Crash creating workspace

• Dec 8, 2018 - 21:49
Reported version
3.0
Priority
P0 - Critical
Type
Functional
Frequency
Once
Severity
S2 - Critical
Reproducibility
Always
Status
needs info
Regression
No
Workaround
No
Project

I tried to create my own workspace (crashed immediately). When it came up again, I opened the master palette to attempt to create a 4/2 signature. I created it, and could drag it, but the time sig palette would not accept it (Mac, Mojave). Can't write my song; need 4/2.


Comments

No crash for me, but this could be one of those macOS / Qt things I guess. Which version of the beta were you using, and can you repeat the crash?

Anyhow, it's normal you can't add a custom time signature to a palette unless you first create a workspace and enable editing in that palette. But you can still add the time signature directly to your score, no need to go through the palette. This is the same as 2.3.2.

In reply to by Marc Sabatella

I said in the title, 19868. How do (and why must) one "enable editing" in a custom workspace?
(Edited) Well, now "enable editing" I found in the right-click menu is "on" (I didn't do it), and I can add it. Why is "enable editing" necessary? No, I cannot repeat the crash. Crashing switching workspaces has been previously reported.

Title 3.0 19686 Can't create time signature Crash creating workspace
Severity S3 - Major S2 - Critical
Status active needs info

Sorry, I didn't recognize that number as a build id, and don't know an easy way to figure out what it refers to. For the record, best way to report the exact version is to use Help / About and hit the button next to the revision field, then paste here, like this:

OS: Windows 10 (10.0), Arch.: x86_64, MuseScore version (64-bit): 3.0.0.4328, revision: 2b25396

Probably the crash is related to the other Mac-specific UI crashes, do let us know if you can reproduce it using a recently build.

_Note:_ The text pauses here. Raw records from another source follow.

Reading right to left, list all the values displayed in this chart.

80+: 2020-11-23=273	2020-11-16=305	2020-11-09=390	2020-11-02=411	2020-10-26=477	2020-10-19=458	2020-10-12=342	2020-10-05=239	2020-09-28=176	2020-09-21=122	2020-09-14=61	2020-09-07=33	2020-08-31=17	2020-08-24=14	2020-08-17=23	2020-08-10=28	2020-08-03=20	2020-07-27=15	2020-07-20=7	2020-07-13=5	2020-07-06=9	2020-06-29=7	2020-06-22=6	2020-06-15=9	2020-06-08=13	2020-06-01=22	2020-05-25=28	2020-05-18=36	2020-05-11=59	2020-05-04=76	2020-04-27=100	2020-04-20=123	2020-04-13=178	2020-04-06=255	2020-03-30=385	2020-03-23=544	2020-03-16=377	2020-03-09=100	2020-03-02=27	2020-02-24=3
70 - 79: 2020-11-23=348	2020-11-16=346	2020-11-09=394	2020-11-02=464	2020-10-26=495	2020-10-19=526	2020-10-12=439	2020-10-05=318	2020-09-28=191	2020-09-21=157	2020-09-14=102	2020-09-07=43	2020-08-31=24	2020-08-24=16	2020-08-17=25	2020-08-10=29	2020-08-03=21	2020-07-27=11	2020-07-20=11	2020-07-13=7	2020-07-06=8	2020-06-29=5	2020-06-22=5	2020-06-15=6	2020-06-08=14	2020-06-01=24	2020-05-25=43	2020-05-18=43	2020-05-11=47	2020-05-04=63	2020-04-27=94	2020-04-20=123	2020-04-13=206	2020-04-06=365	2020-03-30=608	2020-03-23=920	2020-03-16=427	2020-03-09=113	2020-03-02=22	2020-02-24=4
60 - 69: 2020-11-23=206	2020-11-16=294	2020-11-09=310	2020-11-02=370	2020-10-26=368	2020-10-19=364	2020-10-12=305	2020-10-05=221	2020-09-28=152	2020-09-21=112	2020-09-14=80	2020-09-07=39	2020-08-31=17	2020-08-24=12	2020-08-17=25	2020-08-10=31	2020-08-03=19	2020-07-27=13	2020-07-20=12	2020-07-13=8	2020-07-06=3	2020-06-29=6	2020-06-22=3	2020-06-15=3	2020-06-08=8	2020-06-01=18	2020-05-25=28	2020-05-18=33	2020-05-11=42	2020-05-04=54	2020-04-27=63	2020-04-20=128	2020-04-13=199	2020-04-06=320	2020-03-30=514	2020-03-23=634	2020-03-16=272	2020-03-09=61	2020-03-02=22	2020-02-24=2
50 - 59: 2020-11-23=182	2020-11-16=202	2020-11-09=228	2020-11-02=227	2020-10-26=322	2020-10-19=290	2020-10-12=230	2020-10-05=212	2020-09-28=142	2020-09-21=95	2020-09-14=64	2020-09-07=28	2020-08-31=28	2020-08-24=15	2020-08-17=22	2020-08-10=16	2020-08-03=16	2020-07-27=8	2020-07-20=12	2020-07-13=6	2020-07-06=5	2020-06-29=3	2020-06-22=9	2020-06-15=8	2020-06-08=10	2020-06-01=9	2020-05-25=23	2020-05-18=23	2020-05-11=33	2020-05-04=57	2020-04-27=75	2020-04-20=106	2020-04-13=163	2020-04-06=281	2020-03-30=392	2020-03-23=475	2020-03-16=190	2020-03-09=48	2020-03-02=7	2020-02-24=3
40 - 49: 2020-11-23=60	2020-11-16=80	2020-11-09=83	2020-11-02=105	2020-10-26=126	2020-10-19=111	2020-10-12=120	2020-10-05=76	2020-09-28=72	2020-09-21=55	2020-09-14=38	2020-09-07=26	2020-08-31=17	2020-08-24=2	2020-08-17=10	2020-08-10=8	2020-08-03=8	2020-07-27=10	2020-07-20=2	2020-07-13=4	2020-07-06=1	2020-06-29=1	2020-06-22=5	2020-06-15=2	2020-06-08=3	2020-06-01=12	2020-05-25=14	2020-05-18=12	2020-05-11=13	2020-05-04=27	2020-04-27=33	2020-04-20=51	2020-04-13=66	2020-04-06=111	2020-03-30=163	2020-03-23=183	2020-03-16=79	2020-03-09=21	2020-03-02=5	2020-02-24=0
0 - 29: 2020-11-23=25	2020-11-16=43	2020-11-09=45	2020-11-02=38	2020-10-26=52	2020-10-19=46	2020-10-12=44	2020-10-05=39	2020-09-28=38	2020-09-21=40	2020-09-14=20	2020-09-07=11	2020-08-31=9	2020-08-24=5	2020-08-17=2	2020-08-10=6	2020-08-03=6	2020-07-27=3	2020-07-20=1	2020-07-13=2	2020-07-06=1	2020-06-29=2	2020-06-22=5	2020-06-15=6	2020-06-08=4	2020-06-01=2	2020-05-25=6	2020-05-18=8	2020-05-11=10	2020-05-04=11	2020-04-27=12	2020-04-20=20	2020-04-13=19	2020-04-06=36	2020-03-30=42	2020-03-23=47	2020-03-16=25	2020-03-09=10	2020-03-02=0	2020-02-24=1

Anyhow, enable editing is indeed in the right-click menu, same as in 2.x, as documented in the Handbook under "Custom workspaces". I suspect the reason for this was to protect people against accidentally modifying the pre-defined palettes - especially accidentally deleting things from them. I think the expectation was that people would normally be preferring to create their own new palettes than modifying the predefined ones. But since custom workspaces are a pretty "advanced" feature anyhow, it's open to question whether this level of protection-from-oneself is really appropriate here.